Как же был великолепен дьякон! С чем сравнить? Высокий и стройный, как тополь, с византийским овалом лица, с глазами – миндалём из светящегося сапфира, с золотой, сияющей гривой волос и с этим необыкновенным голосом! Всё, всё, кажется, было в нём, за исключением призвания к духовной жизни. И женат он был разумно (мать сама и женила) – на благочестивой девушке, чтоб укрепить его на стезе добродетели. Без особой красоты телесной была невеста, но исполнена добродетелей, могла бы заменить ему и мать, случись той умереть преждевременно. От невесты же, как приданое, был и этот домик, и огородик, и садик, и мебель, и кое-что (немного, правда) в казначействе, на книжке. Увы! – помимо этого в брачный союз невеста внесла и унылое свое лицо, коричневатое от болезни печени, и исключительный дар в немногих словах выражать горчайшие истины. Годами она была лет на десять старше дьякона и, постоянно помышляя о бренности всего земного, о неизбежности конца, не переносила веселья: ни пирушек, ни пикников, ни на лодках катанья, ни плясок, ни светского пения. Благочестивые разговоры единственно услаждали её.
И вот, когда в уютном домике поселились две добродетельные женщины, дьякон стал избегать и дома, и благочестивых бесед, и жены, и матери. Он отсутствовал, как только к тому представлялась возможность. После обедни ли, после вечерни ли напрасно ждали его у стола, подбрасывая в самовар угольки, чтоб кипел и шумел. Где-то в ином доме дьякон пил чай, кто-то другой наливал ему чашку.
От душевной скорби жена всё больше желтела лицом, морщинилась, старилась быстро, дьякон же стал получать письма по городской почте. Городские бесстыдницы писали ему – духовной особе, женатому же человеку! Порою письма были ещё и надушены, и в доме, где доныне пахло лишь ладаном да валериановыми каплями, запах духов казался кощунственным. В ответ на духи в доме воцарился запах жаренного на постном масле, ибо обе женщины дали обет не вкушать отныне скоромного. А Анатолий подружился с отцом Савелием. Савелий же, несомненно, был великий грешник! Это каждый мог сам увидеть при первой же встрече: чревоугодник, любитель и выпить, и мало ли что ещё; человек без всякой «духовности», даже и во внешнем облике. А что делалось у него внутри – лучше не думать. И в церкви его больше терпели за голос. Голос у него, слов нет, был. Архиерей, невзирая на голос, то и дело ставил Савелия на епитимьи, однако же – странно: не упущение ли это? – был к нему благосклонен, как к ребёнку, отпуская его грехи «за незлобие». Главный грех – отец Савелий выпивал ежедневно «для поддержания голоса», а если ожидался молебен с многолетием или предание анафеме, то выпивал и добавочное. Не раз, благословляя духовенство перед церковной службой, архиерей, потянув носом и почуяв запах вина, вдруг скажет: «Отец Савелий, стань-ка вот тут на колени – кайся. Триста поклонов!»

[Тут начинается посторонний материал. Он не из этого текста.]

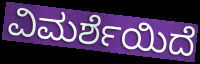
ವಿಮರ್ಶೆಯಿದೆ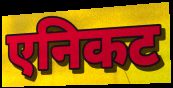
एनिकट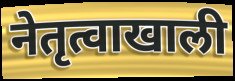
नेतृत्वाखालीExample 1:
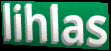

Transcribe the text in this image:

lihlas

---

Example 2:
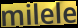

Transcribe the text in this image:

milele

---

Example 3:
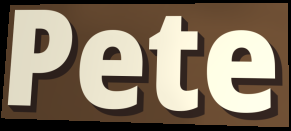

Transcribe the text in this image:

Pete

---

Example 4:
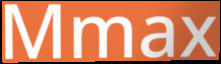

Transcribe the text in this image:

Mmax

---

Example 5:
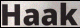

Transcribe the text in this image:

Haak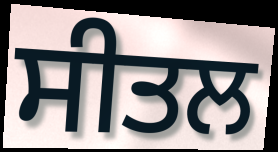
ਸੀਤਲ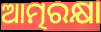
ଆତ୍ମରକ୍ଷା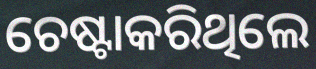
ଚେଷ୍ଟାକରିଥିଲେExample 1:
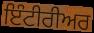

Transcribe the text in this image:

ਇੰਟੀਰੀਅਰ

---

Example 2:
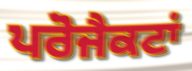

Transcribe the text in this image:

ਪਰੋਜੈਕਟਾਂ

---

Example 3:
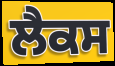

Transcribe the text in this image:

ਲੈਕਸ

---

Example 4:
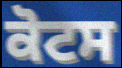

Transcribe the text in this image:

ਕੋਟਸ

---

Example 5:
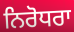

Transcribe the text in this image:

ਨਿਰੋਧਰਾ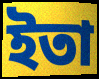
ইতা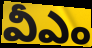
వీఎం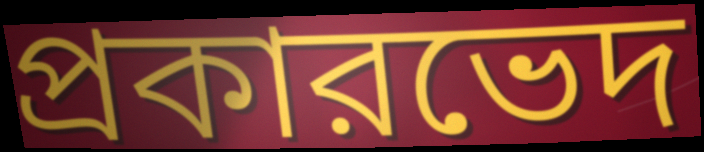
প্রকারভেদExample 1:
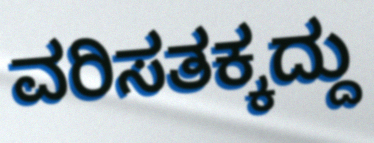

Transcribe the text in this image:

ವರಿಸತಕ್ಕದ್ದು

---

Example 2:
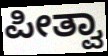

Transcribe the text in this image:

ಪೀತ್ವಾ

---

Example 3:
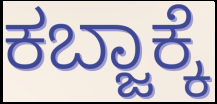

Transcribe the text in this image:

ಕಬ್ಜಾಕ್ಕೆ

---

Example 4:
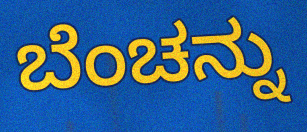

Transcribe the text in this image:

ಬೆಂಚನ್ನು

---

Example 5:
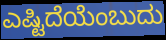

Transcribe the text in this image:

ಎಷ್ಟಿದೆಯೆಂಬುದು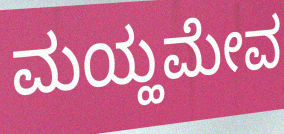
ಮಯ್ಹಮೇವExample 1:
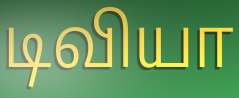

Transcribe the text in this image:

டிவியா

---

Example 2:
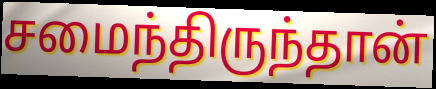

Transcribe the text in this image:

சமைந்திருந்தான்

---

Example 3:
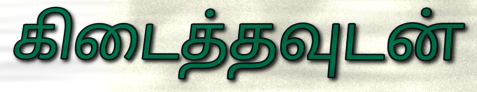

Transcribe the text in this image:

கிடைத்தவுடன்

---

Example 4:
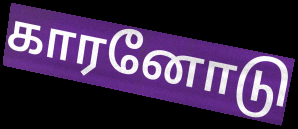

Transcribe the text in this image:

காரனோடு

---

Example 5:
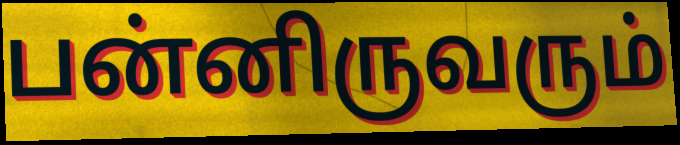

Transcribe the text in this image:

பன்னிருவரும்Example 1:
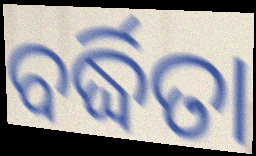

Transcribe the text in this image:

ବର୍ଦ୍ଧିତା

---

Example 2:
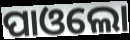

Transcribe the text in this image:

ପାଓଲୋ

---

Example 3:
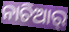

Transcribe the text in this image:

ନାଚିଆର୍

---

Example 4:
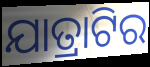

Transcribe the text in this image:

ଯାତ୍ରାଟିର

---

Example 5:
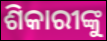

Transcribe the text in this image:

ଶିକାରୀଙ୍କୁ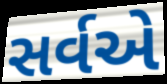
સર્વએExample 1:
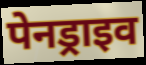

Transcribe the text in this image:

पेनड्राइव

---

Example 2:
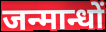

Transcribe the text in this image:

जन्मान्धों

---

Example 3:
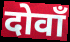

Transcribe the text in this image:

दोवाँ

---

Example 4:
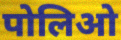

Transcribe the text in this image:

पोलिओ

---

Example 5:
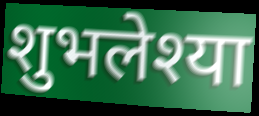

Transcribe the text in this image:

शुभलेश्याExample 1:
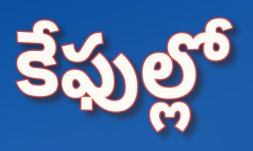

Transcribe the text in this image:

కేఫుల్లో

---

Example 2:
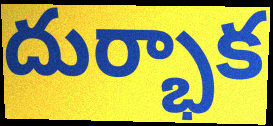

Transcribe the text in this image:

దుర్భాక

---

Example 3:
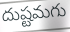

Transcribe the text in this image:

దుష్టమగు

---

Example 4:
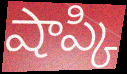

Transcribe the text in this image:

షాప్కి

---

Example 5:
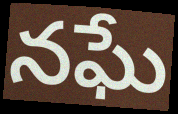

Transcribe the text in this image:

నఘేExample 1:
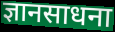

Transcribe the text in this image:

ज्ञानसाधना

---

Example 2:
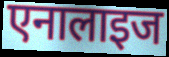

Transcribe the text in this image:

एनालाइज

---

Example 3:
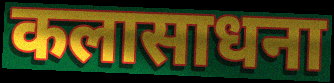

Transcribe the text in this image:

Затем пошли слухи, что обоих дьяконов приглашают в Москву. Смутно намекалось – для светского пения: для концертов вначале, потом и в оперу.
Напуганные слухами, обе женщины упали в ноги сначала архиерею, потом полицмейстеру, умоляя «учинить препятствие» и Анатолия из города не выпускать. Дьяконы же дома начали репетировать светское. В открытые окна лилось на улицу то «Любви все возрасты покорны», то «Я тот, которому внимала», а на смену – «Я люблю вас, Ольга». Имя же матери было Евпраксия, жены – Агриппина. Обе женщины сгорали от стыда. Публика же наслаждалась, и гуляющие в летний вечер парочки останавливались под окнами и аплодировали. А раз, когда Анатолий спел «В сиянье ночи лунной тебя я увидал», то какой-то незнакомый господин, хорошо одетый, даже в дом вошёл и, пожимая руку Анатолию, сказал:
– Лучше Собинова поёте! Честное слово! Да что вы тут делаете? Сбрасывайте рясу и катите в Москву. Подумайте, если бы Шаляпин сидел на месте, не стал бы великим артистом!